After a while two members coming to the door declared that it was becoming unbearable, and carried me away to play whist. "My place is close by," said one, "and if the row becomes hot we shall hear it. It is dreadful to stay there with such an object, and with the certainty of missing one's object after all." As I was inclined to agree with him, I went away and played whist.
But soon a storm of voices reached our ears round the card-table. "They are hard at it now," said one honourable member. "That's So-and-So, by the screech." The yell might have been heard at Kingston, and no doubt was.
"By heavens they are at it," said another. "Ha, ha, ha!

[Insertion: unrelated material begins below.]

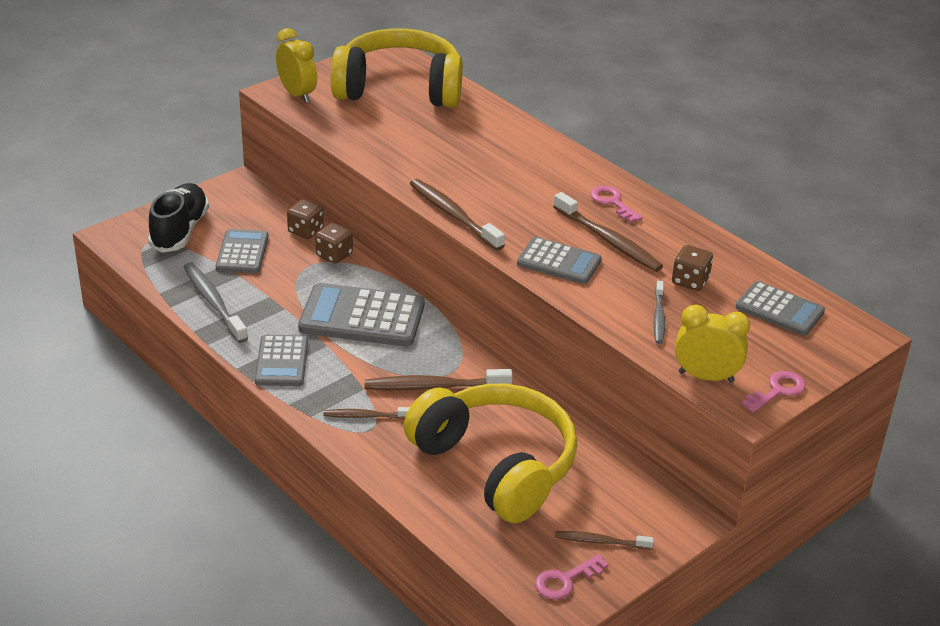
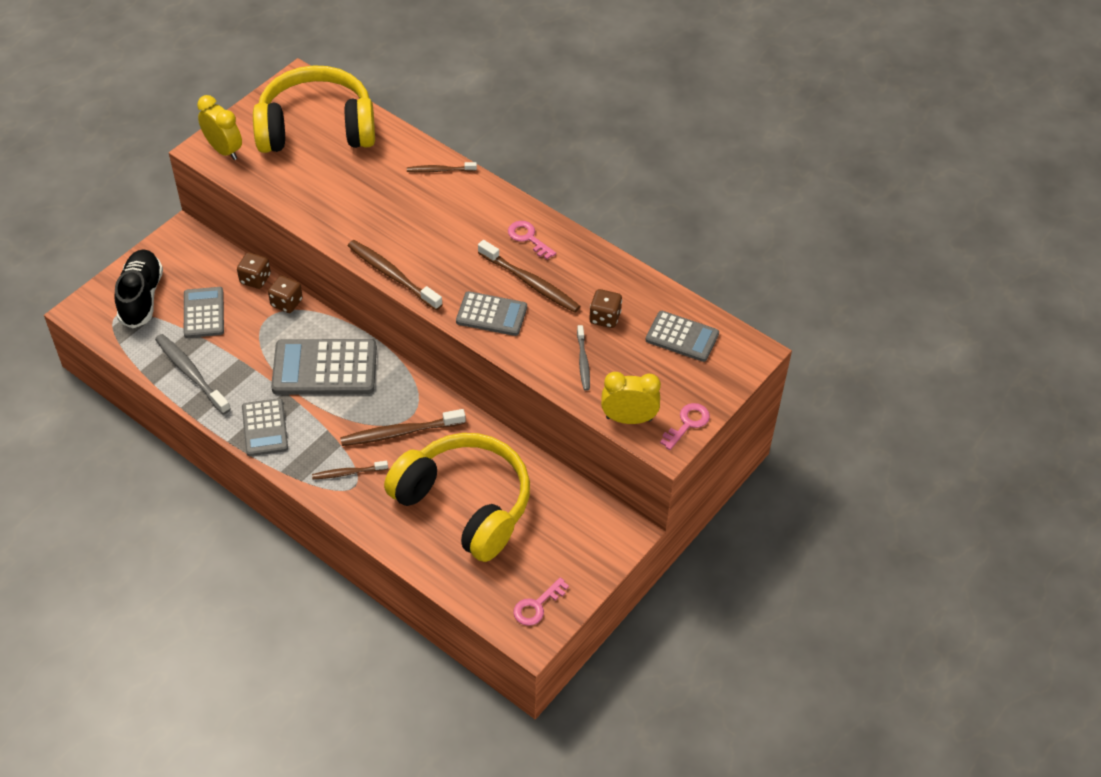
camera: 10 degrees left, 15 degrees up
brown toothbrush [555,531,654,550] -> brown toothbrush moved to [407,162,477,173]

A nice house of assembly, isn't it?"
"Will they pitch into one another?" I asked, thinking of scenes of which I had read of in another country; and thinking also, I must confess, that an absolute bodily scrimmage on the floor of the house might be worth seeing.
"They don't often do that," said my friend. "They trust chiefly to their voices; but there's no knowing."
The temptation was too much for me, so I threw down my cards and rushed back to the Assembly. When I arrived the louder portion of the noise was being made by one gentleman who was walking round and round the chamber, swearing in a loud voice that he would resign the very moment the Speaker was seated in the chair; for at that time the house was in committee. The louder portion of the noise, I say, for two other honourable members were speaking, and the rest were discussing the matter in small parties.
"Shameful, abominable, scandalous, rascally!" shouted the angry gentleman over and over again, as he paced round and round the chamber. "I'll not sit in such a house; no man should sit in such a house. ByG——,I'll resign as soon as I see the Speaker in that chair. Sir, come and have a drink of rum and water."
In his angry wanderings his steps had brought him to the door at which I was standing, and these last words were addressed to me. "Come and have a drink of rum and water," and he seized me with a hospitable violence by the arm. I did not dare to deny so angry a legislator, and I drank the rum and water. Then I returned to my cards.
It may be said that nearly the same thing does sometimes occur in our own House of Commons—always omitting the threats of resignation and the drink. With us at home a small minority may impede the business of the house by adjournments, and members sometimes become loud and angry. But in Jamaica the storm raged in so small a teapot! The railway extension was to be but for a mile or two, and I fear would hardly benefit more than the eggs and fowls for which the dark gentleman pleaded.
In heading this chapter I have spoken of the government, and it may be objected to me that in writing it I have written only of the legislature, and not at all of the mode of governing. But in truth the mode of government depends entirely on the mode of legislature.
As regards the Governor himself and his ministers, I do not doubt that they do their best; but I think that their best might be much better if their hands were not so closely tied by this teapot system of Queen, Lords, and Commons.